6817,28 + 11,01 = 6828,29
No i jednak, mimo że mamy końcówkę marca, to gdy dziś rano wyszedłem przed dom - natychmiast zawróciłem po maskę. Cuchnęło jak na płonącym wysypisku Ba, nawet kot który wył żeby wyjść - stwierdził, że w sumie to aż tak mu się nie spieszy i wraca obrabiać michę.

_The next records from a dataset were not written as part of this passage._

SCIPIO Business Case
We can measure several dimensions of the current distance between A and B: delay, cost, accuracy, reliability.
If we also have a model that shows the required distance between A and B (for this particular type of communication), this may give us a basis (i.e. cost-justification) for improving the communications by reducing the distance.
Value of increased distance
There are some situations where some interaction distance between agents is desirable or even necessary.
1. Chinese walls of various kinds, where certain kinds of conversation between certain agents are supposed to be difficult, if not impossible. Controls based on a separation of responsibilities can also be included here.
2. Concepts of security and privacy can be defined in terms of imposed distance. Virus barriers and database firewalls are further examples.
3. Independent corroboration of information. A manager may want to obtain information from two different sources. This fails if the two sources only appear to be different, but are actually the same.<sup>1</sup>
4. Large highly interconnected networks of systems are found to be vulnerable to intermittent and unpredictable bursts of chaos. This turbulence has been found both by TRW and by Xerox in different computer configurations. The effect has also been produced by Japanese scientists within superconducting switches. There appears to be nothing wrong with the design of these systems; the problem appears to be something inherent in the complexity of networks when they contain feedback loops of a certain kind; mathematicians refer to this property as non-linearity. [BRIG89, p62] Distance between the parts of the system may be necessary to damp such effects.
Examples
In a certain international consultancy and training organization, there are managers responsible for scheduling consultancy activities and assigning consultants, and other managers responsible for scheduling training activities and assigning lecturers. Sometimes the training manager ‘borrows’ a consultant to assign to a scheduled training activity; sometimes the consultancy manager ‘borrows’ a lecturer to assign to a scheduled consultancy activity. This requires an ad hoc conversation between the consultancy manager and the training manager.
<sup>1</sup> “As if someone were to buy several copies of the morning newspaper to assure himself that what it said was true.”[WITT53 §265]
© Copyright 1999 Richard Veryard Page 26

Lenia straszliwego miałem, cudem tylko wyszedłem pobiegać - ale na bieg już nie starczyło i został z tego tylko taki rachityczny trucht, byle coś się poszwendać, zrobić niezbędne zakupy i dotrzeć do domu. No nic, bywają i takie dni - cóż na to poradzić?

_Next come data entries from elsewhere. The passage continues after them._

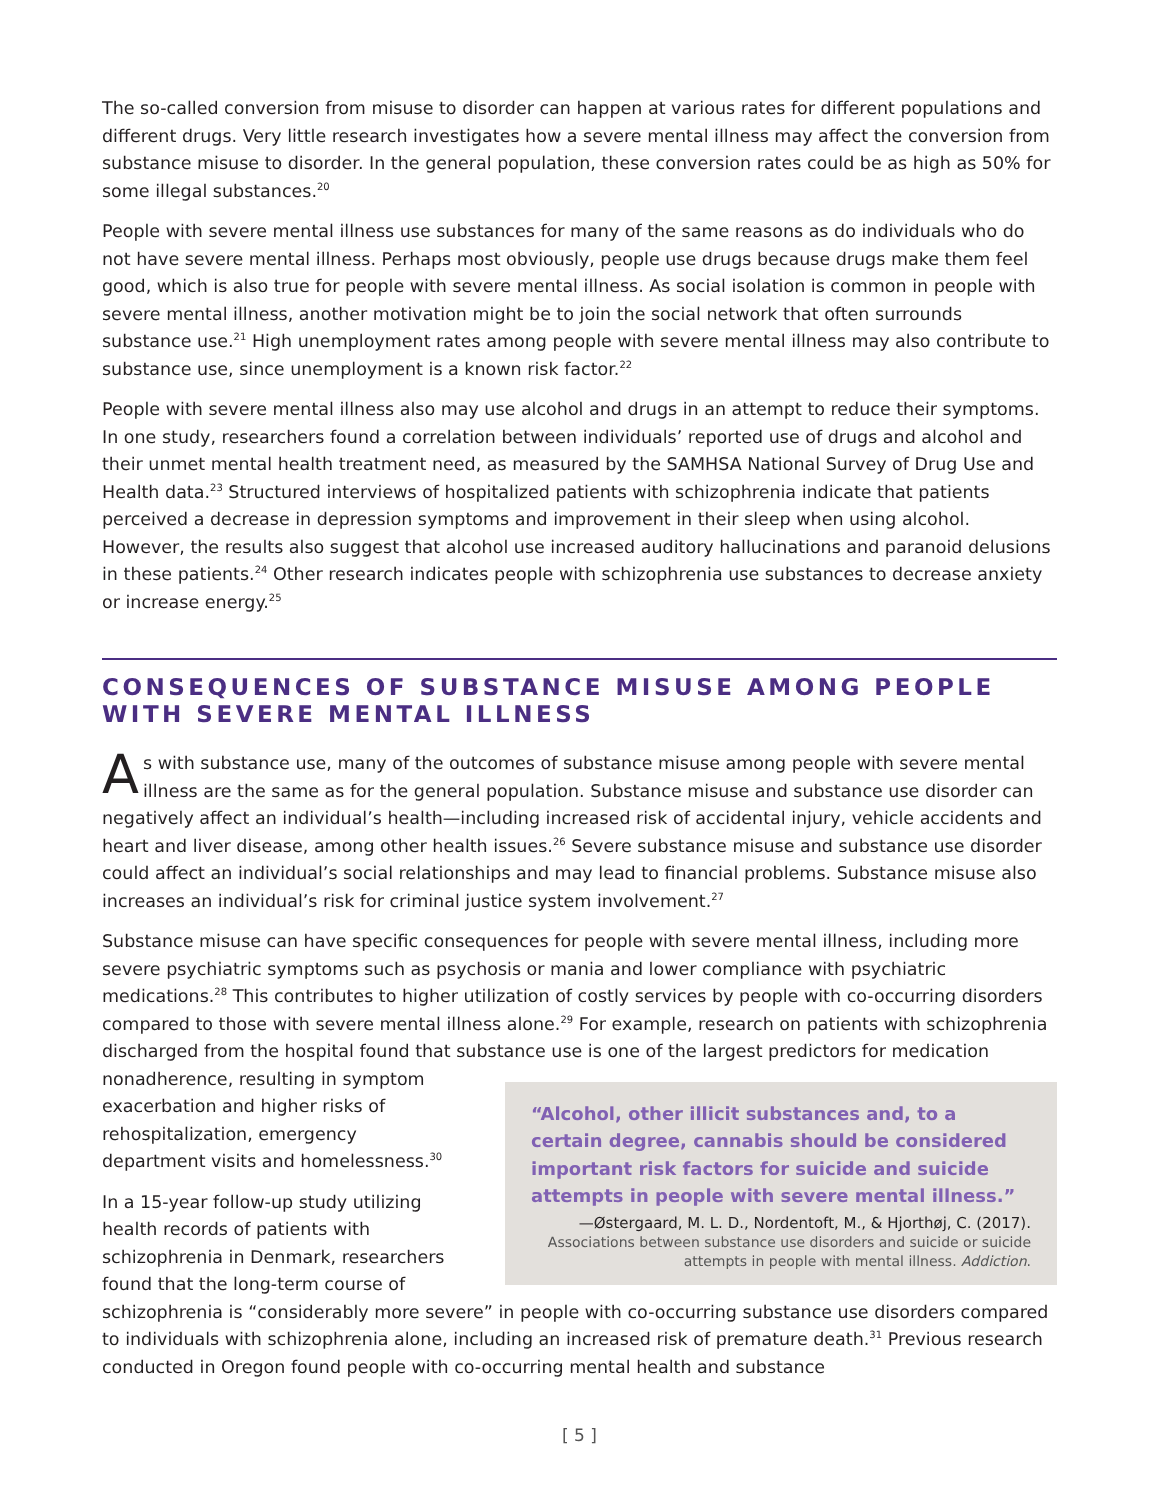The so-called conversion from misuse to disorder can happen at various rates for different populations and different drugs. Very little research investigates how a severe mental illness may affect the conversion from substance misuse to disorder. In the general population, these conversion rates could be as high as 50% for some illegal substances.<sup>20</sup>
People with severe mental illness use substances for many of the same reasons as do individuals who do not have severe mental illness. Perhaps most obviously, people use drugs because drugs make them feel good, which is also true for people with severe mental illness. As social isolation is common in people with severe mental illness, another motivation might be to join the social network that often surrounds substance use.<sup>21</sup> High unemployment rates among people with severe mental illness may also contribute to substance use, since unemployment is a known risk factor.<sup>22</sup>
People with severe mental illness also may use alcohol and drugs in an attempt to reduce their symptoms. In one study, researchers found a correlation between individuals’ reported use of drugs and alcohol and their unmet mental health treatment need, as measured by the SAMHSA National Survey of Drug Use and Health data.<sup>23</sup> Structured interviews of hospitalized patients with schizophrenia indicate that patients perceived a decrease in depression symptoms and improvement in their sleep when using alcohol. However, the results also suggest that alcohol use increased auditory hallucinations and paranoid delusions in these patients.<sup>24</sup> Other research indicates people with schizophrenia use substances to decrease anxiety or increase energy.<sup>25</sup>
CONSEQUENCES OF SUBSTANCE MISUSE AMONG PEOPLE WITH SEVERE MENTAL ILLNESS
As with substance use, many of the outcomes of substance misuse among people with severe mental illness are the same as for the general population. Substance misuse and substance use disorder can negatively affect an individual’s health—including increased risk of accidental injury, vehicle accidents and heart and liver disease, among other health issues.<sup>26</sup> Severe substance misuse and substance use disorder could affect an individual’s social relationships and may lead to financial problems. Substance misuse also increases an individual’s risk for criminal justice system involvement.<sup>27</sup>
Substance misuse can have specific consequences for people with severe mental illness, including more severe psychiatric symptoms such as psychosis or mania and lower compliance with psychiatric medications.<sup>28</sup> This contributes to higher utilization of costly services by people with co-occurring disorders compared to those with severe mental illness alone.<sup>29</sup> For example, research on patients with schizophrenia discharged from the hospital found that substance use is one of the largest predictors “Alcohol, other illicit substances and, to a certain degree, cannabis should be considered important risk factors for suicide and suicide attempts in people with severe mental illness.”
—Østergaard, M. L. D., Nordentoft, M., & Hjorthøj, C. (2017).
Associations between substance use disorders and suicide or suicide attempts in people with mental illness. Addiction. for medication nonadherence, resulting in symptom exacerbation and higher risks of rehospitalization, emergency department visits and homelessness.<sup>30</sup>
In a 15-year follow-up study utilizing health records of patients with schizophrenia in Denmark, researchers found that the long-term course of schizophrenia is “considerably more severe” in people with co-occurring substance use disorders compared to individuals with schizophrenia alone, including an increased risk of premature death.<sup>31</sup> Previous research conducted in Oregon found people with co-occurring mental health and substance
[ 5 ]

Minęło parę dobrych godzin a Krakowie nadal cuchnie, a miało się kurde poprawić! Ech
Nic to, miłego!
#sztafeta
7ac1a8b1-2ec5-41c7-9458-25c4e4856bcc
Aya

@enron Rano o 6 myślałam że mam zwidy, jak zobaczyłam sytuację za oknem. Ale teraz na airly powoli z pomarańczowego robi się zielono, to jest nadzieja na dzisiejsze bieganie.